#### [Passage shown]
Deep in the heart of New York’s ultra-orthodox Hasidic Jewish community, Menashe, a kind, hapless grocery store clerk, struggles to make ends meet and responsibly parent his young son, Rieven, following his wife Leah’s death. Tradition prohibits Menashe from raising his son alone, so Rieven’s strict uncle adopts him, leaving Menashe heartbroken. Meanwhile, though Menashe seems to bungle every challenge in his path, his rabbi grants him one special week with Rieven before Leah’s memorial. It’s his chance to prove himself a suitable man of faith and fatherhood, and restore respect among his doubters.

“No Light and No Land Anywhere”
Director/Writer: Amber Sealey
Executive Producer: Miranda July
Cast: Gemma Brockis, Jennifer Lafleur, David Sullivan, Kent Osborne

Grieving her mother’s death and her own failing marriage, Lexi (Gemma Brockis) boards a plane from London to Los Angeles in search of the estranged father who abandoned her when she was three-years-old. Based out of a seedy Hollywood motel, she follows a tenuous trail of breadcrumbs, beginning with his aging former in-laws, collecting numbers and addresses in the hopes that one will lead to her father. Along the way, she establishes other unexpected connections: her father’s ailing former second wife (Deborah Dopp), her bitter half-sister Tanya (Jennifer Lafleur) and her caregiver girlfriend (Jade Sealey), and two local barflies (David Sullivan and Kent Osborne). A stranger in the City of Angels, Lexi’s reckless searching leads to cautious discoveries in this atmospheric and introspective quest. “No Light and No Land Anywhere” is an assured exploration of the ties that bind us to (and unbind us from) the people we love, and to the people we wish would love us back.

“The Hero”

#### [Available data]
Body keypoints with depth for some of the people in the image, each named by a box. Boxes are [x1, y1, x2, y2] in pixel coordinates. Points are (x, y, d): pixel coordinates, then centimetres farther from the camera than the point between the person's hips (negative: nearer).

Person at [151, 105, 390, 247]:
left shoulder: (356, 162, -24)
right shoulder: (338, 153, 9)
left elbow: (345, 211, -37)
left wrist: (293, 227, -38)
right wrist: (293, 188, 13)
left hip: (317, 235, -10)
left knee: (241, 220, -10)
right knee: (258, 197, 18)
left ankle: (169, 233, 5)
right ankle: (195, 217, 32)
==
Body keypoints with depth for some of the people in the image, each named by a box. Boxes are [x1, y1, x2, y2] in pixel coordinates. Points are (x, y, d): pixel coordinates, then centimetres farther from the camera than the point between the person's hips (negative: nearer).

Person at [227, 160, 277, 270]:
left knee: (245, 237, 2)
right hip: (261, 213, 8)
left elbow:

#### [Your objective]
List every actor named on the "Cast:" line of the film descriptions. Work only from the film descriptions.

#### [Answer section]
Gemma Brockis, Jennifer Lafleur, David Sullivan, Kent Osborne